We propose a new system for automatic 2D floorplan reconstruction that is enabled by SALVe, our novel pairwise learned alignment verifier. The inputs to our system are sparsely located 360 panoramas, whose semantic features (windows, doors, and openings) are inferred and used to hypothesize pairwise room adjacency or overlap. SALVe initializes a pose graph, which is subsequently optimized using GTSAM. Once the room poses are computed, room layouts are inferred using HorizonNet, and the floorplan is constructed by stitching the most confident layout boundaries. We validate our system qualitatively and quantitatively as well as through ablation studies, showing that it outperforms state-of-the-art SfM systems in completeness by over 200%, without sacrificing accuracy. Our results point to the significance of our work: poses of 81% of panoramas are localized in the first 2 connected components (CCs), and 89% in the first 3 CCs. Code and models are publicly available at https://github.com/zillow/salve.
Paper Structure (40 sections, 5 equations, 17 figures, 9 tables, 1 algorithm)

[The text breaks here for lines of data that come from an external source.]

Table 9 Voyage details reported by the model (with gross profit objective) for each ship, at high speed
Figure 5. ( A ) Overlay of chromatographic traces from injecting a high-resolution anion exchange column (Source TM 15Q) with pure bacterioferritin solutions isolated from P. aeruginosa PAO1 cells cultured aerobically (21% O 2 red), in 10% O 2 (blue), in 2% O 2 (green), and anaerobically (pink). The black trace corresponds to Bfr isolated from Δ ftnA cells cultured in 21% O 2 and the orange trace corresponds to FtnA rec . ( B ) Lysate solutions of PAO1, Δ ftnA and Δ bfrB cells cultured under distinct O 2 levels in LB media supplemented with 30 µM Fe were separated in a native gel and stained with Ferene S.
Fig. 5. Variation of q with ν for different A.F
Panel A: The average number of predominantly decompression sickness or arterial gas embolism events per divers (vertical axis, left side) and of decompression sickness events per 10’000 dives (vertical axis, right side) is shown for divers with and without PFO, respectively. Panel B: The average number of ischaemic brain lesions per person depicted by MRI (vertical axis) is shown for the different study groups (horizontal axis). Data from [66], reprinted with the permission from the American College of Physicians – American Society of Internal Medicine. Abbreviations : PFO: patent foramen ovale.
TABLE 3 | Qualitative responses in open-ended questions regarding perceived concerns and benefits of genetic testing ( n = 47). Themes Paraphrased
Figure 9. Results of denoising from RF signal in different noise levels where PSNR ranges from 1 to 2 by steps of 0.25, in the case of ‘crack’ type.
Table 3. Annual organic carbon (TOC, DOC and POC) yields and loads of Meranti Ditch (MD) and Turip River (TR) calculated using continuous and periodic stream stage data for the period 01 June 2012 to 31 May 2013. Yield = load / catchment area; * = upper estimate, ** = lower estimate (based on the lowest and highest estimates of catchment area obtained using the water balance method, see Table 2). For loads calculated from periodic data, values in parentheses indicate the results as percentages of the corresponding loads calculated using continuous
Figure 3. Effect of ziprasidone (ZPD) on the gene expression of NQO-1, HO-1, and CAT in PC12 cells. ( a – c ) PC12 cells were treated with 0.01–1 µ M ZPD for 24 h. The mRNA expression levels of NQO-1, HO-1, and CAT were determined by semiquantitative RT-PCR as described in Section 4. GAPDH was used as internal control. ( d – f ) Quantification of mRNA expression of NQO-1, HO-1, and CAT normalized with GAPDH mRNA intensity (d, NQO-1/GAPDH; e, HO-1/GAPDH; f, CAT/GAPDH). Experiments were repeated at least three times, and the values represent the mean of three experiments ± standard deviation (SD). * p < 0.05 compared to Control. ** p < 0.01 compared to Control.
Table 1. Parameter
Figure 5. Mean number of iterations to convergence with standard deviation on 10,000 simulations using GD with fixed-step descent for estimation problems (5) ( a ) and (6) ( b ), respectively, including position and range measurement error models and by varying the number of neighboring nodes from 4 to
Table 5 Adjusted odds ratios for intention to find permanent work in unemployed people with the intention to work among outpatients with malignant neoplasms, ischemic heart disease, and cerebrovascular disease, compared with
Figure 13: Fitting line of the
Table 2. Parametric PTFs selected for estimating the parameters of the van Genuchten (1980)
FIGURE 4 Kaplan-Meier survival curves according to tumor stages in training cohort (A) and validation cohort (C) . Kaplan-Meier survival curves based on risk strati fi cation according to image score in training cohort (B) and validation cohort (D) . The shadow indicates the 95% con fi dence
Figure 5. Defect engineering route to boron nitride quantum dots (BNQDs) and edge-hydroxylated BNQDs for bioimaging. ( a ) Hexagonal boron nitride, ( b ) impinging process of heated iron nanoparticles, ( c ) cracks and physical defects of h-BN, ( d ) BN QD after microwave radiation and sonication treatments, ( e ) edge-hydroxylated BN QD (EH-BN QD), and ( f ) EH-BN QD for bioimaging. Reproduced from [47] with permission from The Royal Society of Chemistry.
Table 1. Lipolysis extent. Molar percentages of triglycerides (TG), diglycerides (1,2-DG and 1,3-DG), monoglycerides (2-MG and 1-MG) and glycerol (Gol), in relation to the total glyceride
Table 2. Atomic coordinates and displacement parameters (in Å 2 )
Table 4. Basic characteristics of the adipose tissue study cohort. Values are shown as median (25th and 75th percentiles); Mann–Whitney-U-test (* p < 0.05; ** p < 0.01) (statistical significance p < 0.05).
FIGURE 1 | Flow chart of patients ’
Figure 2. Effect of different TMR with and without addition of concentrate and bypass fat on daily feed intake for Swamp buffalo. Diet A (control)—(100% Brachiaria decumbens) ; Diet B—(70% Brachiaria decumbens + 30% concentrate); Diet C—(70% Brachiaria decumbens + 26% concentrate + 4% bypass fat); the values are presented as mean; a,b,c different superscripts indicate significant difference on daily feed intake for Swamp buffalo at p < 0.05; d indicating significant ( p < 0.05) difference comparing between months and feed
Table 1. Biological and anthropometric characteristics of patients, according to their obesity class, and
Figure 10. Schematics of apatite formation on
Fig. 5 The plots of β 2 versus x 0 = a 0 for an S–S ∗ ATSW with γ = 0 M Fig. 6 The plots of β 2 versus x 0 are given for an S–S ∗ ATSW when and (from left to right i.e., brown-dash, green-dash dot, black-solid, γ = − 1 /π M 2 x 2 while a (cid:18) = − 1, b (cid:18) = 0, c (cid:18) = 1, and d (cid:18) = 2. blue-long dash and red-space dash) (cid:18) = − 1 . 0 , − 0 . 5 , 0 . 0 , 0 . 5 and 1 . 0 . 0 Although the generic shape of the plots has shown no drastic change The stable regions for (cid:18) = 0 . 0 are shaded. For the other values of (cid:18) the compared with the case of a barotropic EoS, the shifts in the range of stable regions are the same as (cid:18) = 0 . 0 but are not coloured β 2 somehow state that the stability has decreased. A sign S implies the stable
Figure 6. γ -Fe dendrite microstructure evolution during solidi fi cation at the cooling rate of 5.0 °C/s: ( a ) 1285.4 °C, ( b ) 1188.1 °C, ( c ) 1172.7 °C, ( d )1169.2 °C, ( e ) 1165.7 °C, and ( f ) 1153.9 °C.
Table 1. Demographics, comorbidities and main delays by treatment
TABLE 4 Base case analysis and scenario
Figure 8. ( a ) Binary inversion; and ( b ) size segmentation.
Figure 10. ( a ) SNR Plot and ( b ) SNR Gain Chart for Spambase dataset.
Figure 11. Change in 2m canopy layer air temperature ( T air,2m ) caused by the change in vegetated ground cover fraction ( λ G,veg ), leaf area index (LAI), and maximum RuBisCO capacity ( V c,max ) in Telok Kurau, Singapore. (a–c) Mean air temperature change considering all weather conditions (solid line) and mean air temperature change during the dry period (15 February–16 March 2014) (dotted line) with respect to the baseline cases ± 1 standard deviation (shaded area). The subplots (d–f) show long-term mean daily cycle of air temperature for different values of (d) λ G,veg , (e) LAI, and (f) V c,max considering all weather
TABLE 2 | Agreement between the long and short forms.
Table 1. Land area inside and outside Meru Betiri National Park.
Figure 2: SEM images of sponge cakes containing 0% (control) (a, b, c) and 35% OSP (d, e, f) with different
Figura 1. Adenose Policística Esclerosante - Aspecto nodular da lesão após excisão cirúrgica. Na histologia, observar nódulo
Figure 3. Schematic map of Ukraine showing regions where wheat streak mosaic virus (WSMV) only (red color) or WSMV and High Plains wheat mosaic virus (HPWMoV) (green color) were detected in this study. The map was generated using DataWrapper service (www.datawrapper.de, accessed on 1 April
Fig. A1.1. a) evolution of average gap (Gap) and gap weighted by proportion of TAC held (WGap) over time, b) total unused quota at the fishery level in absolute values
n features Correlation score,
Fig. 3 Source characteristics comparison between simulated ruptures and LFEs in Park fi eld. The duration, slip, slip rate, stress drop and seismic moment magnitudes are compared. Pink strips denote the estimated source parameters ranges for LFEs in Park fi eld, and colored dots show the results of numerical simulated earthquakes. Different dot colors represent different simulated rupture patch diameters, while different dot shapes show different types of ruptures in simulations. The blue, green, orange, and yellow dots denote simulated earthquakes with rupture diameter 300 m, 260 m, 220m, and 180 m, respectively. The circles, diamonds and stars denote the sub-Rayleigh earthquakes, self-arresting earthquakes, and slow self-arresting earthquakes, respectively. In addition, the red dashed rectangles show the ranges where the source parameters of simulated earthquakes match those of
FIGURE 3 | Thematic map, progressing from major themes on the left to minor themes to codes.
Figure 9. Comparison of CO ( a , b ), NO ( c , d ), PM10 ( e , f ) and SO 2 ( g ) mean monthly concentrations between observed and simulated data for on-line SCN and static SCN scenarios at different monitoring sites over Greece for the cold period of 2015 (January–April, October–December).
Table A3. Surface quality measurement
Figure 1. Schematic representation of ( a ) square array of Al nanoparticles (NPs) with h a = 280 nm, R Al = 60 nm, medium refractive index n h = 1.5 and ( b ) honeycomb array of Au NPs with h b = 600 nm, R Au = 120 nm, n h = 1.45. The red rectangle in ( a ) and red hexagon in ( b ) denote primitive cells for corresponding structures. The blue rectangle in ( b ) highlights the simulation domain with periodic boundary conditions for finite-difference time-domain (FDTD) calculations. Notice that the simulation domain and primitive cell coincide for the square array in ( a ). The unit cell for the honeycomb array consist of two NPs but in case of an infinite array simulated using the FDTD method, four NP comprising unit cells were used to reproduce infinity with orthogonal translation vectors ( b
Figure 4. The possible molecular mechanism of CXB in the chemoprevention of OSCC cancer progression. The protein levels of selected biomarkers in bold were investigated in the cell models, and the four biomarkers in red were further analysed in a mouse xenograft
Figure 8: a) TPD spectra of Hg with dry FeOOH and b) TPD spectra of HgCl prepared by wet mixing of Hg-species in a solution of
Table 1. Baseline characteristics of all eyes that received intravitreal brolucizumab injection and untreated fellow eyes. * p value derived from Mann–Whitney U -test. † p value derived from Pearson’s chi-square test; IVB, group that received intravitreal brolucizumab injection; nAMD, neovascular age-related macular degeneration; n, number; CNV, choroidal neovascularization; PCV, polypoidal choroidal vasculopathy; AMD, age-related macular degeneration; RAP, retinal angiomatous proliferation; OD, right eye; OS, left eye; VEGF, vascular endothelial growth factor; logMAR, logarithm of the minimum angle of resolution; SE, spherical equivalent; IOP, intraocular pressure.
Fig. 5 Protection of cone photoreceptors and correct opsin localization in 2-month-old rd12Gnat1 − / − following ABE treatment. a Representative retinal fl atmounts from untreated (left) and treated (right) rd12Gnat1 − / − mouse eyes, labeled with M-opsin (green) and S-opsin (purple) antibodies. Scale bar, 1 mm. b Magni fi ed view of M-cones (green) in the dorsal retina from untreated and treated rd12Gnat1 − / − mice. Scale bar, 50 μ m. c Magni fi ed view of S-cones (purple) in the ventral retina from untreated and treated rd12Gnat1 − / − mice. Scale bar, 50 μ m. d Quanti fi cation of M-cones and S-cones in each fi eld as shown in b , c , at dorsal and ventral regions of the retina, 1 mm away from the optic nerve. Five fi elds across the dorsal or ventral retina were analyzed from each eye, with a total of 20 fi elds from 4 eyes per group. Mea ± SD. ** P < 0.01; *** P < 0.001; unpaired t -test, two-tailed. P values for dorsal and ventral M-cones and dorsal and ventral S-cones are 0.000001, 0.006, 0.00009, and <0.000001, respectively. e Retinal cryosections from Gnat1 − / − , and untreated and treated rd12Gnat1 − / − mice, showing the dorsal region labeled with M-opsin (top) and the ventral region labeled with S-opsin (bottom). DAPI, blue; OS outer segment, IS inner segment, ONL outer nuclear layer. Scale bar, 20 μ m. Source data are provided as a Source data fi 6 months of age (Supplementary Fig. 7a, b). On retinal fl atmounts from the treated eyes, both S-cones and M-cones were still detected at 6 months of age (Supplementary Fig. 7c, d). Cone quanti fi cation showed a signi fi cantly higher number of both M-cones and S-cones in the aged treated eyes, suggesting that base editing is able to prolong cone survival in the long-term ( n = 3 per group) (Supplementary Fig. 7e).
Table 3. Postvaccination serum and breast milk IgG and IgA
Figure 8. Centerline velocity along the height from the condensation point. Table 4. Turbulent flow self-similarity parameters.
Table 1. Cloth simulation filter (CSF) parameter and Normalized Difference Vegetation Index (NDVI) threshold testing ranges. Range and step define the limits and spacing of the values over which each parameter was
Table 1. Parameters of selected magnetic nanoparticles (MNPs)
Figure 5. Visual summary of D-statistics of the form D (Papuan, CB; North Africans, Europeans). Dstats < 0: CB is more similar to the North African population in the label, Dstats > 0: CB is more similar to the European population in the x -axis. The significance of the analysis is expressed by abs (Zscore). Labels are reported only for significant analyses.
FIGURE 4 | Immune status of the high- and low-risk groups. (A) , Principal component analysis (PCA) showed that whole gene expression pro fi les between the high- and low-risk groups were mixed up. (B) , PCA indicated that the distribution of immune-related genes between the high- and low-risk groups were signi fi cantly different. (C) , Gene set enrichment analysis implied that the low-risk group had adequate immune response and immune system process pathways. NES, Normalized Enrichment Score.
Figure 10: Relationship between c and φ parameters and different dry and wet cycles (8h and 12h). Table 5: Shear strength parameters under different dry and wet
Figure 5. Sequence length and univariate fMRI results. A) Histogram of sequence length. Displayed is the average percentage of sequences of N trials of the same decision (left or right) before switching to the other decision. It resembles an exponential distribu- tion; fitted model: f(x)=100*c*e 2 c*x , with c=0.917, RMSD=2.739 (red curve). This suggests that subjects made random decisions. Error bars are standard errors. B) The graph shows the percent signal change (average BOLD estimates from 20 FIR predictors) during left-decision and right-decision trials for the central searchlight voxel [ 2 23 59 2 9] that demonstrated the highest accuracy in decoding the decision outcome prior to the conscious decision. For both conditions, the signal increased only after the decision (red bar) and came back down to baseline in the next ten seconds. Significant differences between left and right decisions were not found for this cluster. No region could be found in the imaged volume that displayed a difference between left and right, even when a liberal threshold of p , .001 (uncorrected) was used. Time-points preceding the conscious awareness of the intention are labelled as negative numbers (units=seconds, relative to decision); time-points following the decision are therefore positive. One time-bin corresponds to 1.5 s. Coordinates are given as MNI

This paper contains 40 sections, 5 equations, 17 figures, 9 tables, 1 algorithm.

Figures (17)

  • Figure 1: A challenging wide-baseline scenario where traditional SfM systems that rely upon keypoint feature matches struggle, but where we succeed by exploiting semantic features such as windows, doors, and openings, or W/D/O). We infer layout and hypothesize plausible pairwise relative poses, which are then accepted or rejected, by feeding top-down aligned renderings into our learned SALVe verifier. Our global pose estimation has high completeness, leading to dramatic improvements in floorplan reconstruction (indicated by colored regions) vs. state-of-the-art systems such as OpenMVG Moulon16iwrrpr_OpenMVG and OpenSfM Gargallo16github_OpenSfM. For this hallway/entryway pano pair, SALVe easily validates a relative pose that was generated by grounding on a hallway opening feature.
  • Figure 2: Overview of our floorplan reconstruction system. "BEV" = "bird's eye view". Blue boxes are processing components, gray boxes are data. Trapezoids denote components based on deep networks; lighter blue networks are trained by us. 'Image Room Layout' represents the image coordinates of the floor-wall boundary (at each panorama column). $n$ is the number of panoramas and $k$ is the average number of detected windows/doors/openings per panorama. We show rendered floor and ceiling texture maps for a consistently-aligned pair of panoramas.
  • Figure 3: Generating training samples. Orthographic BEVs of given panoramas, after semantic alignment proposal. Red arrows indicate the W/D/O, used to generate the pose proposals. Column 1: Example of extreme baseline pair. Column 2: overlaid floor (top) and ceiling (bottom). Column 3: Example of a wide baseline pair. Column 4: overlaid floor (top) and ceiling (bottom).
  • Figure 4: An example of different stages of floorplan reconstruction: Left: Estimated positions of panorama centers. Center: Grouped panoramas with estimated dense room layouts. Panorama centers with the same color are part of the same group. Notice that each open space is grouped together. Distinct groups correspond largely to physical rooms separated by doors. Right: The final floorplan after highest-confidence contour extraction is applied to each group. Each contour is filled with a unique color.
  • Figure 5: Precision-recall analysis of SALVe. Left: curve for SALVe under different inputs ('layout-only' refers to a model with access only to estimated room geometry, but no floor or ceiling texture). Center: Comparison of confidence thresholds versus their effect on precision and recall. The purple line indicates our operating point (93% confidence). Right: Classification accuracy vs. visual overlap for the GT positive class only from SE(2) alignments generated from predicted W/D/O's. Small visual overlap often corresponds to "extreme" baselines.